During the draft phase, a new UTXO at the proposal script has been created. At this stage, only votes in favor of co-signing the draft are counted. For the proposal to transition to the voting phase, a threshold of GT will have to be staked backing the proposal. This threshold will be determined on a per-system basis and could itself be a 'governable' parameter. It's important to note that cosignatures are not locking votes. Cosignatures are more like a delegated approval to a proposal. The sum of all cosignatures must tally to the threshold, and all cosigner stake datums must fit into a single transaction to witness their size. (PlutusV2 note: Witnessing here ought to be a prime example of where to use a reference input!) A limit on the maximum amount of cosigners is placed in order to prevent a situation where the stake datums no longer fit in the transaction.
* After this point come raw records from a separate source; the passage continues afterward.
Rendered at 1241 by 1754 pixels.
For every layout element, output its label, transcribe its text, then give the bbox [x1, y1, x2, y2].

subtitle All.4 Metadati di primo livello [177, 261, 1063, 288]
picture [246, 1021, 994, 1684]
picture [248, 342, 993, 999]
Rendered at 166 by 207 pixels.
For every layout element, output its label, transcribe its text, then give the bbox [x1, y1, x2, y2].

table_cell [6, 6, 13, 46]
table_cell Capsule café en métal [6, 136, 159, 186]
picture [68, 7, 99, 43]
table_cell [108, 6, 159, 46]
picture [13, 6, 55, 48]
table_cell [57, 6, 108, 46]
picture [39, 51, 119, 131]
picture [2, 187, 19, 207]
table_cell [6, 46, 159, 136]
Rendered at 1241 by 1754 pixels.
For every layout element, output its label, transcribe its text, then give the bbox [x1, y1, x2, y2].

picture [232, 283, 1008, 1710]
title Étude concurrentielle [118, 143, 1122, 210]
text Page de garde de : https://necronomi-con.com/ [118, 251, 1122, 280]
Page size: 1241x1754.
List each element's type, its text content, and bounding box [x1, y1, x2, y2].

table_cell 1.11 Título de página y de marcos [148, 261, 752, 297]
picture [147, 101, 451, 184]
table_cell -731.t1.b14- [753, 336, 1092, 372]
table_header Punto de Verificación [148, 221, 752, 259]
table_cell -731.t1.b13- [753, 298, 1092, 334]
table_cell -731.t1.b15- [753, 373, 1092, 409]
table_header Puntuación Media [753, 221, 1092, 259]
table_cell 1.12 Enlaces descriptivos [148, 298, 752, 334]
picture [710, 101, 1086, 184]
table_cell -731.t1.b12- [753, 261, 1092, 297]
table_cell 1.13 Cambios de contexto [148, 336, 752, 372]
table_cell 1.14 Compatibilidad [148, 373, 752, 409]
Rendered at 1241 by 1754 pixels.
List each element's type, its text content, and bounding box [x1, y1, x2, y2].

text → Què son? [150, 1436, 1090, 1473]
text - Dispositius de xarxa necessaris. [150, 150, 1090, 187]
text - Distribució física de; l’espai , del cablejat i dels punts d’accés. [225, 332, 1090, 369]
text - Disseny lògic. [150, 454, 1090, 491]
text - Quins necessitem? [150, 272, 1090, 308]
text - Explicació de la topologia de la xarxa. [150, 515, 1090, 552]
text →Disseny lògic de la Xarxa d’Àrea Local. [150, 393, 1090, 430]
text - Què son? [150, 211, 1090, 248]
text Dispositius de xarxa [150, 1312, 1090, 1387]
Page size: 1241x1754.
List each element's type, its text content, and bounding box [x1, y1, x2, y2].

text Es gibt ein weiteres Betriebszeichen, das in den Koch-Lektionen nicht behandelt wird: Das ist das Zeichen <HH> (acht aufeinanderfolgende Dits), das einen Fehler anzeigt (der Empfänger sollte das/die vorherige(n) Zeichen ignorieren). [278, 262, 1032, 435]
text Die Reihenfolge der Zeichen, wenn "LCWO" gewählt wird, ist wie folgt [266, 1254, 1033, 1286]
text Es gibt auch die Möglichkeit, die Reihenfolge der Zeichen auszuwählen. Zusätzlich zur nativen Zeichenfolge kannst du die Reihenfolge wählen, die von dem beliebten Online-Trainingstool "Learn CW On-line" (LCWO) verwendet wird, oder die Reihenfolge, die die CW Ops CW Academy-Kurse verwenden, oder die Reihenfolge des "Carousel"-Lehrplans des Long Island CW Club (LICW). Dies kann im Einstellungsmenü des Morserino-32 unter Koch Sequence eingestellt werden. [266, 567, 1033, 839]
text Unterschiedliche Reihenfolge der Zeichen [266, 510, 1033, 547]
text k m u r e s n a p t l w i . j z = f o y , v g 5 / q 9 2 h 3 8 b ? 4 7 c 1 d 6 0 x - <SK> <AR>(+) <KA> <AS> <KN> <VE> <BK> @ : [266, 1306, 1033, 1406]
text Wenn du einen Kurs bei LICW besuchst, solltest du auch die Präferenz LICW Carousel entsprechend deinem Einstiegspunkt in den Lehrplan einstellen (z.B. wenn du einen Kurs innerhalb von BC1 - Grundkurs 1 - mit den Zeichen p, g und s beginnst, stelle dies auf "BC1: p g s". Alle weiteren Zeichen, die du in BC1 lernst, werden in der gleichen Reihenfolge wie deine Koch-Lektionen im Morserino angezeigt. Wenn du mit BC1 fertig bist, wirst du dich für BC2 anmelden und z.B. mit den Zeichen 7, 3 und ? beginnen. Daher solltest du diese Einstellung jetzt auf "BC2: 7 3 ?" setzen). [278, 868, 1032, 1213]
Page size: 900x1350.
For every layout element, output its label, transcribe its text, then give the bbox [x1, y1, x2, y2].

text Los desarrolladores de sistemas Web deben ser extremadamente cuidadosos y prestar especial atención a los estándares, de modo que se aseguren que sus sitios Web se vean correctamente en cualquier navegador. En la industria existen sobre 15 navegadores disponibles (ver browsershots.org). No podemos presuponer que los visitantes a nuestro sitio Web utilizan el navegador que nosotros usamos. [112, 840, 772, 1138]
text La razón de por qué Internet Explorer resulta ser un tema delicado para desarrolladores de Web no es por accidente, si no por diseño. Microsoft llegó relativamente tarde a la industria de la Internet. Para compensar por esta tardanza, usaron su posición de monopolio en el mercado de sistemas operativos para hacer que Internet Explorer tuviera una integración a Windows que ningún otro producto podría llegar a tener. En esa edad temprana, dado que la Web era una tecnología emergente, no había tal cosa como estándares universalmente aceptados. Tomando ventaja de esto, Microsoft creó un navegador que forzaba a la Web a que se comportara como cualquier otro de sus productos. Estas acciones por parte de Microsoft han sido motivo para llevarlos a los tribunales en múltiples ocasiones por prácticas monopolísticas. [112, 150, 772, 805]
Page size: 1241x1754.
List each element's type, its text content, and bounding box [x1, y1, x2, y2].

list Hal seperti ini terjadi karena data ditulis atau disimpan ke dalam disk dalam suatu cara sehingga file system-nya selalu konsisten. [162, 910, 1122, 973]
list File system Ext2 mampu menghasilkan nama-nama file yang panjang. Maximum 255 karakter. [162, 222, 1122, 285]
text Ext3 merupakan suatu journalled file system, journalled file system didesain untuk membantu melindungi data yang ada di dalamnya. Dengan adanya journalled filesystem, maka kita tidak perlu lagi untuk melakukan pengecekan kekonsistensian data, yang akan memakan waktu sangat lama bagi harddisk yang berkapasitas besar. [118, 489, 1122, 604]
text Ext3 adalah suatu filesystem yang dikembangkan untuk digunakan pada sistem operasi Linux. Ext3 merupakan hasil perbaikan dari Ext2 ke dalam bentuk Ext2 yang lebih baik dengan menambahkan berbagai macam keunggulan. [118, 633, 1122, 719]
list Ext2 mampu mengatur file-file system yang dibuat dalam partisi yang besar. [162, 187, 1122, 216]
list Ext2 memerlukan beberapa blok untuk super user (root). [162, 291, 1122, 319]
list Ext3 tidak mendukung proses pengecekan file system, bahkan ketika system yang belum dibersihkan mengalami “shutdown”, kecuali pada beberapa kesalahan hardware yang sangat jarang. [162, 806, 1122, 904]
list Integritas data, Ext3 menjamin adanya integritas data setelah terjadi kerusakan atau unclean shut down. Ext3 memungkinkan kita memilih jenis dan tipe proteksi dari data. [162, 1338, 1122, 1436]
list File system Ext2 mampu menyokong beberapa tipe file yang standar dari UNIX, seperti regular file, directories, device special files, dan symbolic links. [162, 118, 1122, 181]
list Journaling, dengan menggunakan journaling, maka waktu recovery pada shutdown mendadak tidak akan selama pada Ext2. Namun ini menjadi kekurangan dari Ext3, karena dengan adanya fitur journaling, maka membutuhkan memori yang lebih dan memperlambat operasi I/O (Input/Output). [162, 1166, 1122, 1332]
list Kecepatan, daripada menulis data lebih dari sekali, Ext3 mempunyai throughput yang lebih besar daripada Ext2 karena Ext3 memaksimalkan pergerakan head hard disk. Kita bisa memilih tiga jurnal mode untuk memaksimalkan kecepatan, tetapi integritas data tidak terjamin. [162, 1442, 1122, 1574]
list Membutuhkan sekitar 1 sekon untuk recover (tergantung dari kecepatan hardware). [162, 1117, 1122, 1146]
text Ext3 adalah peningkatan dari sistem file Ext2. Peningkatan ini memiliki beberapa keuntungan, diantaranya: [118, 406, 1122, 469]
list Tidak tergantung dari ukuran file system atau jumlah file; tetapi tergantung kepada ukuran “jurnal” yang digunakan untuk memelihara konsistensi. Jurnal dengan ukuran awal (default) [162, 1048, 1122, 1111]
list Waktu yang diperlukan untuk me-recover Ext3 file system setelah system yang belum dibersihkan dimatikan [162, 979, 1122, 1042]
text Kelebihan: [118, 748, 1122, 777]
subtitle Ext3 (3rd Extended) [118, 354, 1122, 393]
The number doesn't matter and may be expressed in a parameterized way.

Voting phase

In the voting phase, users may utilise their stakes to vote in-favour or in-opposition to a proposal. This will add their vote to the relevant count. There is potential for contention within the system and therefore voting on proposals may have to be rate-limited. The method by which a user's stakes are weighted and the thresholds required for proposals to pass are determined on a per-protocol basis.

Lock phase

Upon completion of the voting phase, a proposal will either have been passed or failed. A delay between the passing of a proposal and execution of its effects will be enforced, to allow users to prepare for incoming changes to the system. It'll further give the system maintainers opportunity to intervene, in the case of a hostile action.

Execution phase

Failed proposals will not be interacted with further. The only value they will contain is their state thread tokens and the minimum ADA requirement, so little of worth is lost.